The proprietors of Rad Range Training and Events Center ultimately approached the commissioners on Monday in order to dispute the claims of excessive noise that their critics had previously shared with the county’s governing board.
Rad’s owners, who were joined by an entourage of well wishers and patrons, availed themselves of a designated public comment period to address the commissioners. Under the board’s longstanding policy, only three of the range’s defenders were able to get any words in that evening. Yet, their collective statements seemed to hit the mark with the board’s chairman, John Paisley, Jr., who suggested as much after the comment period.
Among those who addressed the commissioners on Monday was Rudy Cartassi, who owns and operates Rad Range with his business partner David Simmons.
Cartassi, who is also a candidate for the board of commissioners in next month’s Republican primary, provided the board’s current members with some decibel readings which he said confirm that the volume of his operation isn’t excessive.

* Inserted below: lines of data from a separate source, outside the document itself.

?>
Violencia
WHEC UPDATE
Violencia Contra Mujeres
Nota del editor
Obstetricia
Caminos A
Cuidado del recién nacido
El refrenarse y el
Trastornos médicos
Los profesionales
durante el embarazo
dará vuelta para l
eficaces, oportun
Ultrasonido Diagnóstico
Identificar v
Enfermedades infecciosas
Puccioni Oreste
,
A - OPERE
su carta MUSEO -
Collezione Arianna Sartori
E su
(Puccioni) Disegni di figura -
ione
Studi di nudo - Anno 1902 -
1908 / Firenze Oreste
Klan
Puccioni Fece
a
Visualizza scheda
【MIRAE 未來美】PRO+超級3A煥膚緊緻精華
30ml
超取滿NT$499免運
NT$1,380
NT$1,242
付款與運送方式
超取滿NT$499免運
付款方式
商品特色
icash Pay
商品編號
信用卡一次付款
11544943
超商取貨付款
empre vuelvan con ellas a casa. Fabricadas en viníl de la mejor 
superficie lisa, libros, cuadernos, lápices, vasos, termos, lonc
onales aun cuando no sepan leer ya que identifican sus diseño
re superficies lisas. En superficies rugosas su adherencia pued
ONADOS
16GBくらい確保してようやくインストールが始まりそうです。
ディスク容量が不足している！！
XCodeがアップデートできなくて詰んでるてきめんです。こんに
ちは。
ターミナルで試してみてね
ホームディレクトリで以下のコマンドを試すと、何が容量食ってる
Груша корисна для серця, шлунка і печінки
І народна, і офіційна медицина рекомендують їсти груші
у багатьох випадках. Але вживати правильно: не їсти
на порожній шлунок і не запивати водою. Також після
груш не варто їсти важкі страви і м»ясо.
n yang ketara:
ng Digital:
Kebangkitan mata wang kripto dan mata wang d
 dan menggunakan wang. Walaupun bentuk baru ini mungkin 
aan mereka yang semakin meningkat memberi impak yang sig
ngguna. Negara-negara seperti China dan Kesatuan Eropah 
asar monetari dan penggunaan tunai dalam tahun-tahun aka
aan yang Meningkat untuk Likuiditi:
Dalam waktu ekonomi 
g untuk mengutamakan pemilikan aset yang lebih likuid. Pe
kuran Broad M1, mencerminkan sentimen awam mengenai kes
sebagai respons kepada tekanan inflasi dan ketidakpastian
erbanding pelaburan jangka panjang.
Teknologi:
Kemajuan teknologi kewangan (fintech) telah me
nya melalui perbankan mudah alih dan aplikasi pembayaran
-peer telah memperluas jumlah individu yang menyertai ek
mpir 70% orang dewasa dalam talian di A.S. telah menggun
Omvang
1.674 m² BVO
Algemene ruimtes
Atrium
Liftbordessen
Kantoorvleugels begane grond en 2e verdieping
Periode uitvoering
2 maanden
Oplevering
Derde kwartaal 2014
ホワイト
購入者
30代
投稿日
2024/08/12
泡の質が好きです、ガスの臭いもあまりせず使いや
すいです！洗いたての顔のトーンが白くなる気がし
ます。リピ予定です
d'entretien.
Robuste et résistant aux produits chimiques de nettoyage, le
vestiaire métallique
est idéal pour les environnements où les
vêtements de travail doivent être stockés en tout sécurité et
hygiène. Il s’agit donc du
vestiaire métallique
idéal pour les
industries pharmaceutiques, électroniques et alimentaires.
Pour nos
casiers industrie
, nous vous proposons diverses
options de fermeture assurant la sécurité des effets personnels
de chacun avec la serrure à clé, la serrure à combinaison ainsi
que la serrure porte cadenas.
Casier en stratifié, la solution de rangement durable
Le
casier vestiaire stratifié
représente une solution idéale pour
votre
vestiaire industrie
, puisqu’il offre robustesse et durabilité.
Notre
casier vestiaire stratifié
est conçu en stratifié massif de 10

He also directed the board to a state statute that he said exempts his business from the county’s noise ordinance.
Cartassi went on to appeal to the commissioners on behalf of all the gun owners who frequent his business and the others like it that dot the unincorporated areas of Alamance County.
“We have over 150 paying members,” he said. “People have a right to shoot in the county because we can’t shoot in the city, and we have to protect that right.”
The commissioners heard a similar invocation of personal liberties from area resident David Murphy, who urged the county’s elected leaders not to intrude on those rights through noise regulations.
“I’ve got several people around me who shoot on a regular basis,” Murphy acknowledged, “and I would never complain to the county under a noise ordinance. Why? Because it sounds like freedom to me!”
Rad Range also received a vote of confidence from Richard Clark, who identified himself as the closest neighbor to this venue’s grounds off of Jim Barnwell Road in the northern part of the county. Clark offered himself up as something of an authority on noise readings, and informed the commissioners that he has even obtained a patent for a hearing test that he has developed.
“My hearing has always been important to me,” he added, “At my shop, which is the closest building to the [gun range’s] targets, there isn’t anything [in terms of noise] that’s going to hurt anybody.”